→ **TASK BRIEF**
Please convert the stretch from the start of the items through the line containing "The Trail file has" into a Markdown table with the columns Row and Line. Number each line in Row, and omit blank lines.

Data excerpts:

• • • • •

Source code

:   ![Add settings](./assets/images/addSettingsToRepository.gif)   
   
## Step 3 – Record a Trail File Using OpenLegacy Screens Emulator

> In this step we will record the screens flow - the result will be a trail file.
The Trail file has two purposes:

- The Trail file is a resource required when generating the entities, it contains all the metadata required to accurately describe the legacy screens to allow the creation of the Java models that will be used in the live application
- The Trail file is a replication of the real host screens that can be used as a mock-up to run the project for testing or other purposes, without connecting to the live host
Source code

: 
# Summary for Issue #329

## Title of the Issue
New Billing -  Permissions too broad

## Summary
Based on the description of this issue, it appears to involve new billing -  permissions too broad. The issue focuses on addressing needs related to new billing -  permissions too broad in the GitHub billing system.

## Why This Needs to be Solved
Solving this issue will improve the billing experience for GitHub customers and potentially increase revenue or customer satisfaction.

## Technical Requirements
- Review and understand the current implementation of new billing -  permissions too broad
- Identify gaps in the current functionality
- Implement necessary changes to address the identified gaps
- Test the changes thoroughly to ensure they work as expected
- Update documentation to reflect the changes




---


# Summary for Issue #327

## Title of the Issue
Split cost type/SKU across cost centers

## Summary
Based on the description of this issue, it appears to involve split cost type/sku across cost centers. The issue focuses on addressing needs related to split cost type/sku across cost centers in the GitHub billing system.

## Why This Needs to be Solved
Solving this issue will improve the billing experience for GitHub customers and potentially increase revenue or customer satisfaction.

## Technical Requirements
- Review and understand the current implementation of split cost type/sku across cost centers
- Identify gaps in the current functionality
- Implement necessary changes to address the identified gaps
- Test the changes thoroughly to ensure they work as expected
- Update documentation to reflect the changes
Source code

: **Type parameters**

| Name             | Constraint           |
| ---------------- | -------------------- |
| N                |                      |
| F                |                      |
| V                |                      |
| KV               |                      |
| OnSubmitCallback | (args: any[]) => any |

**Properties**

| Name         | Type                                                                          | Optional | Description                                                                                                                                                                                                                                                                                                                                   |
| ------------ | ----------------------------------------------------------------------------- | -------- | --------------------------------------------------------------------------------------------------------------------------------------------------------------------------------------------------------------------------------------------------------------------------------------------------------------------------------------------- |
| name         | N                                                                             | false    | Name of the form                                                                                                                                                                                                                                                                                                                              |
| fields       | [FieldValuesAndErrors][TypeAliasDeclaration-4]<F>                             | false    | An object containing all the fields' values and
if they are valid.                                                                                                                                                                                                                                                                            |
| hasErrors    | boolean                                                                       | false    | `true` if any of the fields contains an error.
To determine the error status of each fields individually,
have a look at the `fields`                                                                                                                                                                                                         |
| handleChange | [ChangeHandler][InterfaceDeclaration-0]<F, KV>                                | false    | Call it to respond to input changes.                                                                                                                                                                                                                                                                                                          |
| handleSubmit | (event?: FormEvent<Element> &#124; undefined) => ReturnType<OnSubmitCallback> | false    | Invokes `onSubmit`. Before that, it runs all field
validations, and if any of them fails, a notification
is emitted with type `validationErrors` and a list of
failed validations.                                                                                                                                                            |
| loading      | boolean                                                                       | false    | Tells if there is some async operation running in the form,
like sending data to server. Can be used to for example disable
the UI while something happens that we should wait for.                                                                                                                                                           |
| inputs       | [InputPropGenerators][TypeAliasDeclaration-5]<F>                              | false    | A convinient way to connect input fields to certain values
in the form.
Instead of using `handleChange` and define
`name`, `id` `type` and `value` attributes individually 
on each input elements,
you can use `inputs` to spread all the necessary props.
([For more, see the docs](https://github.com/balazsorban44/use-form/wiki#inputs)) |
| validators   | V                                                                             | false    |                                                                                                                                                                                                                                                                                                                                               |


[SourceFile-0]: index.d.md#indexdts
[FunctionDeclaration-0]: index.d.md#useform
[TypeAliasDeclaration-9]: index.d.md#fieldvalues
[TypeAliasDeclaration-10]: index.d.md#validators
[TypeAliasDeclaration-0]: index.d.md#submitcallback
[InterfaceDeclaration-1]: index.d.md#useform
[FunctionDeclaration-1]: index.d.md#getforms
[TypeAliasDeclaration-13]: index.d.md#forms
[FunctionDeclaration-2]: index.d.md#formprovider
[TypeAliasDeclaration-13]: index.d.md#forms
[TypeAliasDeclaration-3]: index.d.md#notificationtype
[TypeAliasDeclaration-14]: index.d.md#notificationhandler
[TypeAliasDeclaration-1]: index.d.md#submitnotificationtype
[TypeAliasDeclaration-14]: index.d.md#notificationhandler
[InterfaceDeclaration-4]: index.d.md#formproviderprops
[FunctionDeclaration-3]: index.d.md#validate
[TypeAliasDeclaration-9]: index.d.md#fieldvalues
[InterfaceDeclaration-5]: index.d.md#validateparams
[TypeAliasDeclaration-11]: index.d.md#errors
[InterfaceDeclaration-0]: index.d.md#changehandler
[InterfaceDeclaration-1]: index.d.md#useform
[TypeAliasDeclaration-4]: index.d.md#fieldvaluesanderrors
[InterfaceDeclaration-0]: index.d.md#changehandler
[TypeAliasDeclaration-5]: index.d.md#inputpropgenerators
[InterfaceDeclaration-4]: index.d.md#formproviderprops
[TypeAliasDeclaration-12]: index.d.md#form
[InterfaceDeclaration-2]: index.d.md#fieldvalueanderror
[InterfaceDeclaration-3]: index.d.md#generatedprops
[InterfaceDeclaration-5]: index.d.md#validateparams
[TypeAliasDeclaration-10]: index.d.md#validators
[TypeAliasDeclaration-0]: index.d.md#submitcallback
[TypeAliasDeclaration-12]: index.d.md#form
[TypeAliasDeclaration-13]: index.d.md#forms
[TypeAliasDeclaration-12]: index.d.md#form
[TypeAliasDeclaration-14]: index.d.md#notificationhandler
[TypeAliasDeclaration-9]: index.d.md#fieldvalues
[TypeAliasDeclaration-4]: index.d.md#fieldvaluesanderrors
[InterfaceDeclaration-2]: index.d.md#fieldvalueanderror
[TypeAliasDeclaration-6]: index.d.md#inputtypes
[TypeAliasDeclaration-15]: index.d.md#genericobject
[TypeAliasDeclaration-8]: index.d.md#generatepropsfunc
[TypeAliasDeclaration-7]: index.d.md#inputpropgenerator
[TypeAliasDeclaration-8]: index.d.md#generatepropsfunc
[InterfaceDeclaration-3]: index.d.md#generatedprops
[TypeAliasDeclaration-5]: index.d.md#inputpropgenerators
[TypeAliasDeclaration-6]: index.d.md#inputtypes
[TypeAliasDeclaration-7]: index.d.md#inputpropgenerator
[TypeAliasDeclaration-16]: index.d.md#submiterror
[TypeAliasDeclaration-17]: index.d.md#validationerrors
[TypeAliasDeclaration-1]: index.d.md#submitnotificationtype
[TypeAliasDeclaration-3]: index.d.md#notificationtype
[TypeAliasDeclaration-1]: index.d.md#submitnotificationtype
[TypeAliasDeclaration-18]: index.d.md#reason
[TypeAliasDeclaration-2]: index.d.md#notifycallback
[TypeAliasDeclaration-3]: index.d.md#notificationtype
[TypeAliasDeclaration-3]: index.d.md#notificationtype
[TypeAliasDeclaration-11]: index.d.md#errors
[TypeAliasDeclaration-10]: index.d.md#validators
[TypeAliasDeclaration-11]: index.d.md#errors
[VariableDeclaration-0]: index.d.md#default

• • • • •

→ **EXERCISE RESULT**
| Row | Line |
|---|---|
| 1 | Source code |
| 2 | :   ![Add settings](./assets/images/addSettingsToRepository.gif)    |
| 3 | ## Step 3 – Record a Trail File Using OpenLegacy Screens Emulator |
| 4 | > In this step we will record the screens flow - the result will be a trail file. |
| 5 | The Trail file has two purposes: |